Mar 22 2023

Draft Report on the Implementation of Cookies

The European Data Protection Board (EDPB), specifically the Cookie Banner Taskforce, one of the EDPB’s Working Groups, published on 17 January a draft report on banner implementation practices and Cookie settings.

The opinions published in this document are the result of the coordination of the members of the aforementioned Taskforce to respond to the more than 700 complaints addressed to the different European Supervisory Authorities about the deficiency and lack of uniform criteria for the implementation of Cookie Banners, received by NOYB, a non-profit organisation that acts under the motto ”My Privacy is None of Your Business” and promoted by Max Schrems.

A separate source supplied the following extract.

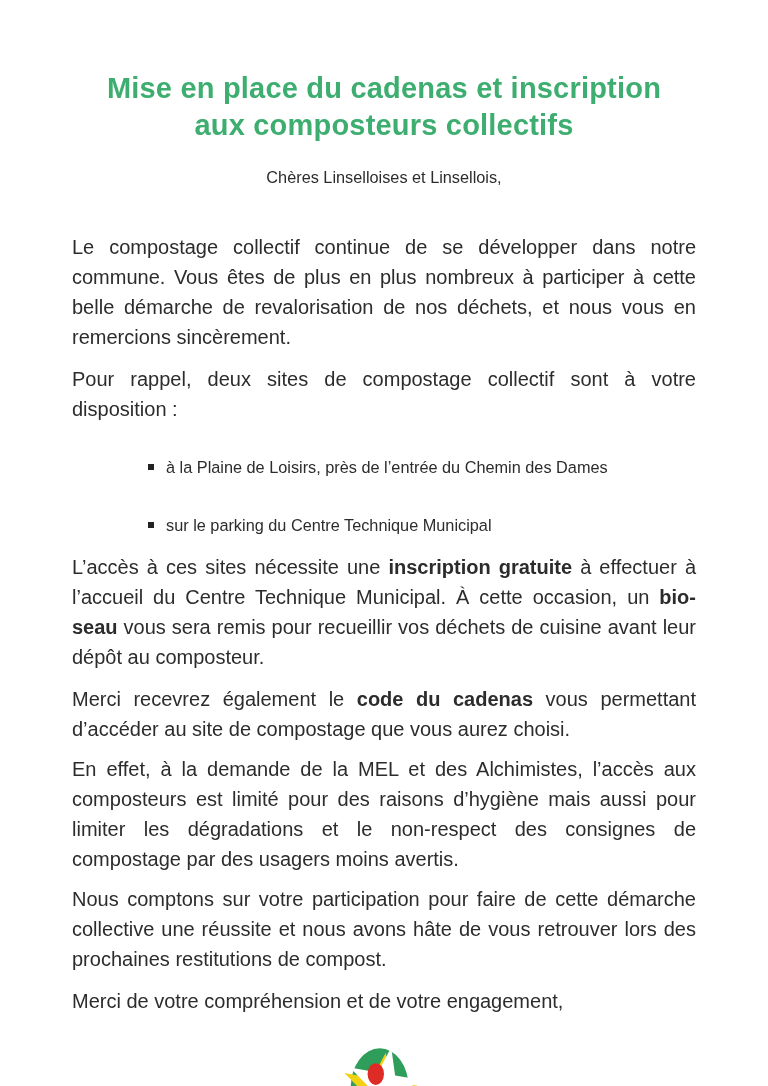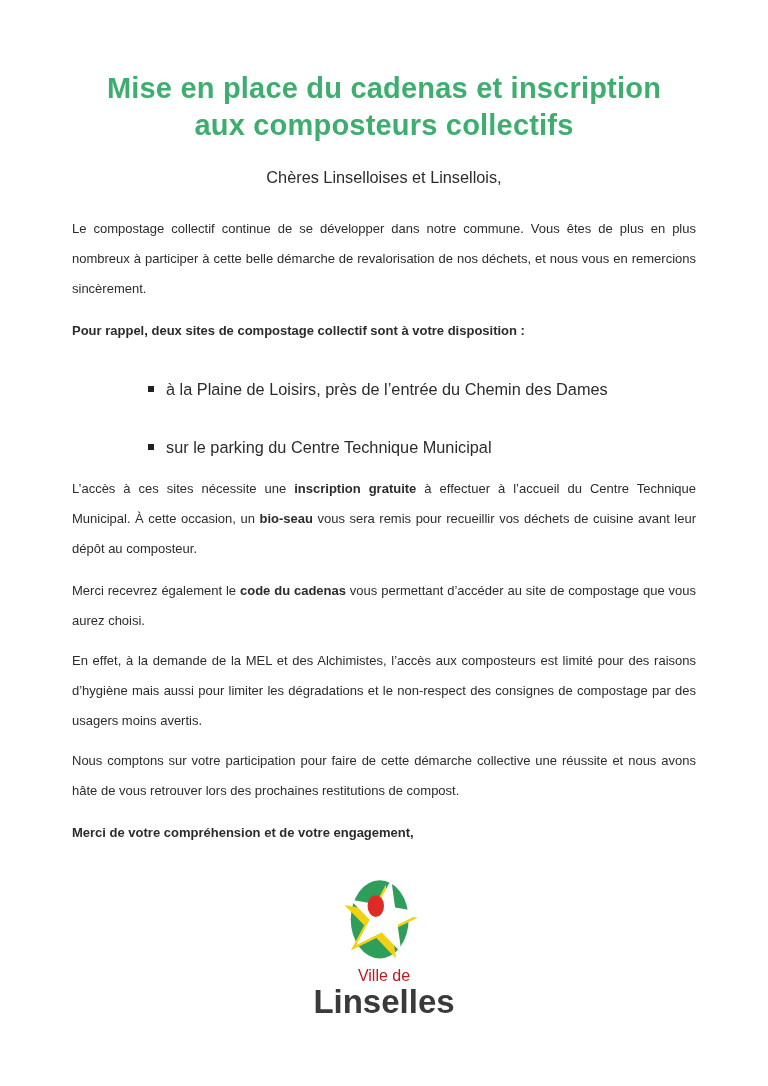"Chères Linselloises et Linsellois," .salutation { margin-bottom: 22px -> 40px }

However, the opinions issued are limited to a minimal assessment of the correct implementation of the cookie banner and other related practices. The European Data Protection Board itself warns of this, indicating that the provisions of the publication do not constitute definitive conclusions but are merely a Draft Report, or draft, and that the final analysis will have to be carried out by the different European supervisory authorities and in any case, in accordance with the national regulations transposing the different European Directives on privacy and electronic communications.

What are the main considerations to bear in mind about Cookies?

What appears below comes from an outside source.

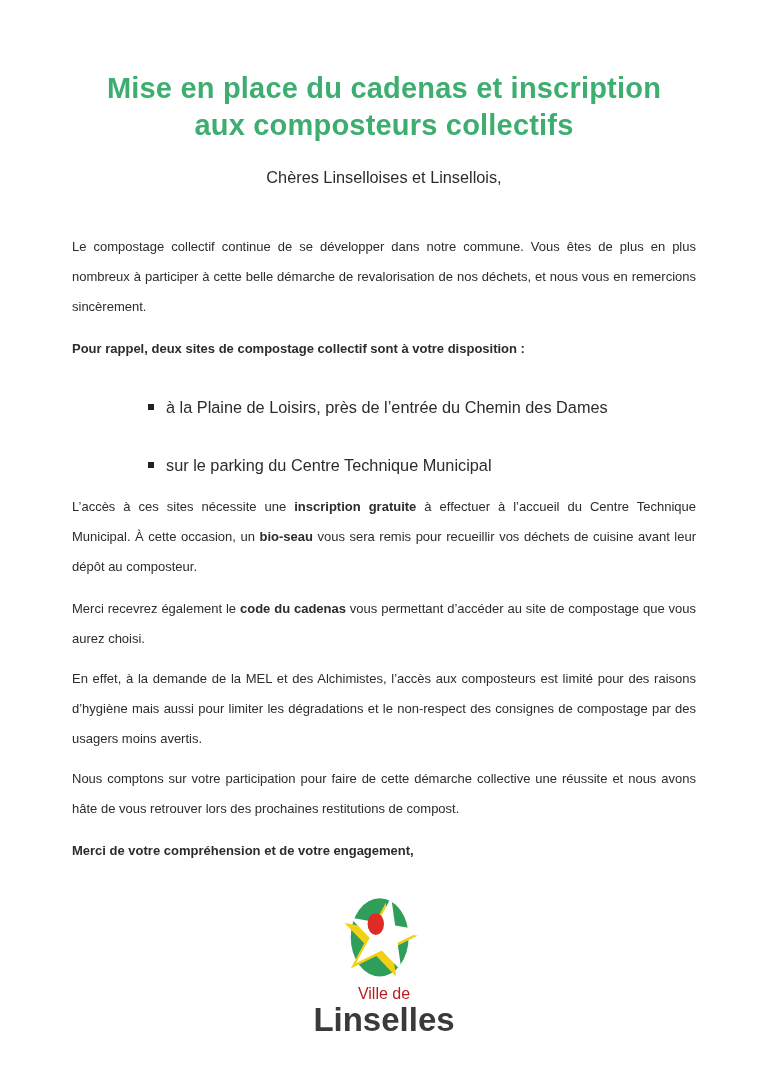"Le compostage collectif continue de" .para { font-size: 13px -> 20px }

Reject Button on the First Layer

The EDPB has concluded that it is necessary to include a button or option on the first layer, so that the User can explicitly reject all cookies, except those that are technical or necessary.

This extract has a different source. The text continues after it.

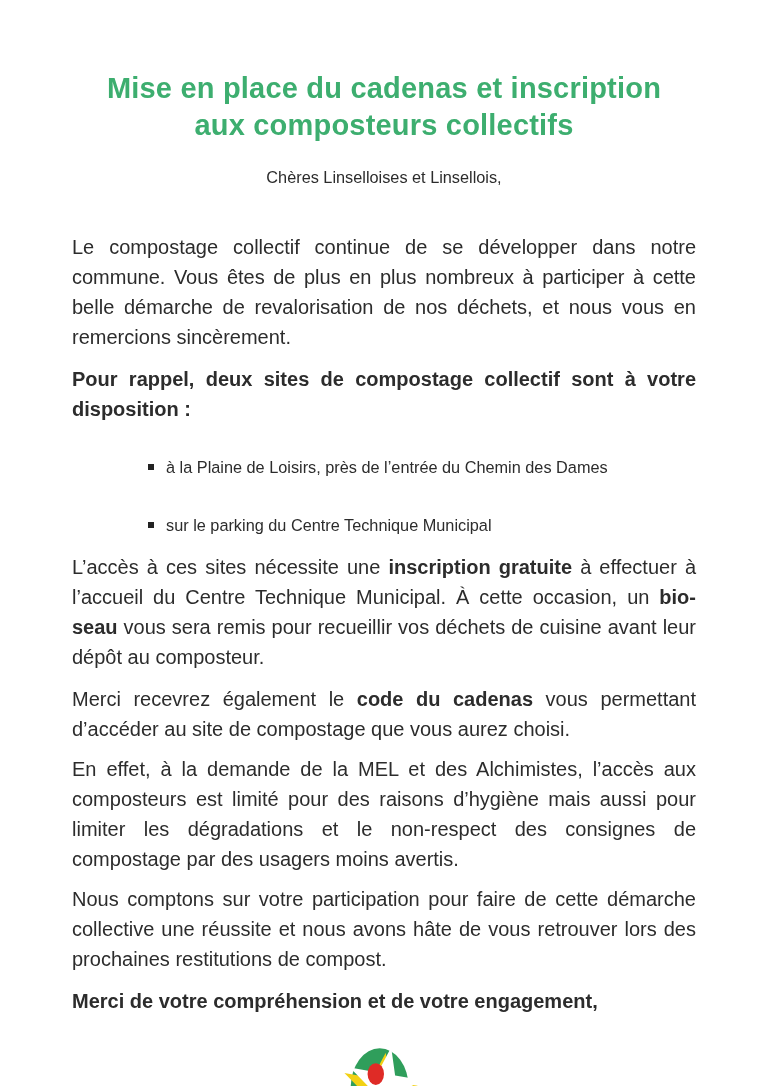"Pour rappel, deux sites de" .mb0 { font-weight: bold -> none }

Design Defect to Reject Cookies

Another of the practices that the Working Group has included in this first Draft Report is the practice of configuring the rejection of cookies via a link instead of a button on the first layer. This type of configuration makes it difficult for the user to see this option and therefore to exercise their free, express and unequivocal consent.

Pre-Ticked Boxes

With regard to the setting or customisation of Cookies, it has been found that many European websites are configured in such a way that the preference of cookies is pre-selected. The opinion expressed by the Working Group is that Cookies cannot be pre-set or pre-selected, except for cookies that do not require your consent, i.e. technical cookies. Therefore pre-checked or pre-selected boxes will be considered as non-explicit consent and therefore invalid.

Deceptive Button Colours & “Deceptive Button Contrast”

Likewise, the Working Group goes on to analyse the design of the cookies banner, criticising the selection of colours or contrast between the buttons to accept, configure or reject cookies that highlight the button ACCEPT to the User. The Working Group has issued a favourable opinion to question the validity of the Cookie Banner when the design has been implemented in a misleading way for the acceptance of Users.

Inaccurately Classified Essential Cookies

The EDPB has been able to analyse how data controllers have classified as ‘necessary’ or ‘strictly necessary’ some cookies whose purpose is far from the purpose of essential or necessary cookies under Article 5(3) of the ePrivacy Directive. In this regard, Opinion 4/2012 on the cookie consent exemption has already ruled on the correct identification of necessary cookies, in particular the fact that cookies that allow the website to save user preferences about the service offered on the website can be considered necessary cookies..

In our opinion, the European Data Protection Board limits itself to issuing a vague opinion on basic issues but does not pronounce itself on more complex issues that have been requested by the sector, including defining a final list of Cookies that are considered necessary or essential, and therefore do not require obtaining the User’s consent; as well as specifying and determining what is considered a visible place to withdraw consent.

Cookies are not a trivial matter, as even the major operators are still not clear on the issue, as evidenced by the recent sanction imposed by the French Data Protection Control Authority (”CNIL”) on TikTok at the beginning of 2023 for failing to adequately obtain consent for cookies from French users.

It remains to be seen whether in the final version of the Report the European Data Protection Board’s working group will finally pronounce itself on a wider range of issues in order to provide clear and uniform guidelines for European websites, thus ensuring greater legal certainty.